▼▼▼

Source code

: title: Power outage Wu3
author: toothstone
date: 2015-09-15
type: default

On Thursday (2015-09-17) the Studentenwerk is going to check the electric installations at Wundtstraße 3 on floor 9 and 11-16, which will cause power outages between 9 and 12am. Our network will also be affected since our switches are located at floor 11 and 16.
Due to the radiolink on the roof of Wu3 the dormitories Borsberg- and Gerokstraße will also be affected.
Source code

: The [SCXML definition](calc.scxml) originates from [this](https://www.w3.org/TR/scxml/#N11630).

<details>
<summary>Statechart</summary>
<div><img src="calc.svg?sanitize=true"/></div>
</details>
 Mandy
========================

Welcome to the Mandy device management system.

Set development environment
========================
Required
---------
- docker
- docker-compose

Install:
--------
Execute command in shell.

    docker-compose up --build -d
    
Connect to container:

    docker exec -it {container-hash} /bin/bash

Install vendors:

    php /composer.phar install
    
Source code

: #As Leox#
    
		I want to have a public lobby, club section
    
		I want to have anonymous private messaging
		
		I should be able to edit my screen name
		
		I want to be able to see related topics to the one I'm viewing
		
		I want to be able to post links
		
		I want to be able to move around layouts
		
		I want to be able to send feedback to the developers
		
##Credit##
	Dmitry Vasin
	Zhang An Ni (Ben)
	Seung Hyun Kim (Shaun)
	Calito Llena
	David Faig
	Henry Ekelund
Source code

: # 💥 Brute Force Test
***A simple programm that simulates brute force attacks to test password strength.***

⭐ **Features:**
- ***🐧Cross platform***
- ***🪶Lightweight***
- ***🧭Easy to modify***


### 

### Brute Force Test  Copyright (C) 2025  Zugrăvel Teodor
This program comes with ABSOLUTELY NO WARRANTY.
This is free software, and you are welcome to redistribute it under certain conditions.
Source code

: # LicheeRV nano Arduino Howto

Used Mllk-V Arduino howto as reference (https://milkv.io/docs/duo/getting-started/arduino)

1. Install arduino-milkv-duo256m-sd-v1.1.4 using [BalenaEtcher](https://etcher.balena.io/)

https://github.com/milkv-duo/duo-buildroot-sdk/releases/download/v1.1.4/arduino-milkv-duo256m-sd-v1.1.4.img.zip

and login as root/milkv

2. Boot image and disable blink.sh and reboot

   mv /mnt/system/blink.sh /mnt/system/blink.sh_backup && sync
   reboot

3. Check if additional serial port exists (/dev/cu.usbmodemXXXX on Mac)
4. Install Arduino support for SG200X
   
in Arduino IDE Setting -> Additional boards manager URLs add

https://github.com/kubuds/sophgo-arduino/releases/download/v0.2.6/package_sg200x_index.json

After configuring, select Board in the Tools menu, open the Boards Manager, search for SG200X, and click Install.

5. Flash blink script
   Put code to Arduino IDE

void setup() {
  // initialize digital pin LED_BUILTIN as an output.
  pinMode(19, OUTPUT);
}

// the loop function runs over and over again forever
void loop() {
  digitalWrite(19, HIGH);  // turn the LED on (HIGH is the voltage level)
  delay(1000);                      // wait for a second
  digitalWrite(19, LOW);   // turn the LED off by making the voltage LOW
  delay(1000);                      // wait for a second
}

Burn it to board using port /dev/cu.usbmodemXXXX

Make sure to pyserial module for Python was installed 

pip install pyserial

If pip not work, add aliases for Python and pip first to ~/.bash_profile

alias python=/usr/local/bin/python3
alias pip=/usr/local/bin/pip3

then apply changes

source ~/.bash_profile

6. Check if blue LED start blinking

▲▲▲

## EXERCISE AIM
Return the listing above in its entirety, word for word.

## RESULT OF THE EXERCISE
Source code

: title: Power outage Wu3
author: toothstone
date: 2015-09-15
type: default

On Thursday (2015-09-17) the Studentenwerk is going to check the electric installations at Wundtstraße 3 on floor 9 and 11-16, which will cause power outages between 9 and 12am. Our network will also be affected since our switches are located at floor 11 and 16.
Due to the radiolink on the roof of Wu3 the dormitories Borsberg- and Gerokstraße will also be affected.
Source code

: The [SCXML definition](calc.scxml) originates from [this](https://www.w3.org/TR/scxml/#N11630).

<details>
<summary>Statechart</summary>
<div><img src="calc.svg?sanitize=true"/></div>
</details>
 Mandy
========================

Welcome to the Mandy device management system.

Set development environment
========================
Required
---------
- docker
- docker-compose

Install:
--------
Execute command in shell.

    docker-compose up --build -d
    
Connect to container:

    docker exec -it {container-hash} /bin/bash

Install vendors:

    php /composer.phar install
    
Source code

: #As Leox#
    
		I want to have a public lobby, club section
    
		I want to have anonymous private messaging
		
		I should be able to edit my screen name
		
		I want to be able to see related topics to the one I'm viewing
		
		I want to be able to post links
		
		I want to be able to move around layouts
		
		I want to be able to send feedback to the developers
		
##Credit##
	Dmitry Vasin
	Zhang An Ni (Ben)
	Seung Hyun Kim (Shaun)
	Calito Llena
	David Faig
	Henry Ekelund
Source code

: # 💥 Brute Force Test
***A simple programm that simulates brute force attacks to test password strength.***

⭐ **Features:**
- ***🐧Cross platform***
- ***🪶Lightweight***
- ***🧭Easy to modify***


### 

### Brute Force Test  Copyright (C) 2025  Zugrăvel Teodor
This program comes with ABSOLUTELY NO WARRANTY.
This is free software, and you are welcome to redistribute it under certain conditions.
Source code

: # LicheeRV nano Arduino Howto

Used Mllk-V Arduino howto as reference (https://milkv.io/docs/duo/getting-started/arduino)

1. Install arduino-milkv-duo256m-sd-v1.1.4 using [BalenaEtcher](https://etcher.balena.io/)

https://github.com/milkv-duo/duo-buildroot-sdk/releases/download/v1.1.4/arduino-milkv-duo256m-sd-v1.1.4.img.zip

and login as root/milkv

2. Boot image and disable blink.sh and reboot

   mv /mnt/system/blink.sh /mnt/system/blink.sh_backup && sync
   reboot

3. Check if additional serial port exists (/dev/cu.usbmodemXXXX on Mac)
4. Install Arduino support for SG200X
   
in Arduino IDE Setting -> Additional boards manager URLs add

https://github.com/kubuds/sophgo-arduino/releases/download/v0.2.6/package_sg200x_index.json

After configuring, select Board in the Tools menu, open the Boards Manager, search for SG200X, and click Install.

5. Flash blink script
   Put code to Arduino IDE

void setup() {
  // initialize digital pin LED_BUILTIN as an output.
  pinMode(19, OUTPUT);
}

// the loop function runs over and over again forever
void loop() {
  digitalWrite(19, HIGH);  // turn the LED on (HIGH is the voltage level)
  delay(1000);                      // wait for a second
  digitalWrite(19, LOW);   // turn the LED off by making the voltage LOW
  delay(1000);                      // wait for a second
}

Burn it to board using port /dev/cu.usbmodemXXXX

Make sure to pyserial module for Python was installed 

pip install pyserial

If pip not work, add aliases for Python and pip first to ~/.bash_profile

alias python=/usr/local/bin/python3
alias pip=/usr/local/bin/pip3

then apply changes

source ~/.bash_profile

6. Check if blue LED start blinking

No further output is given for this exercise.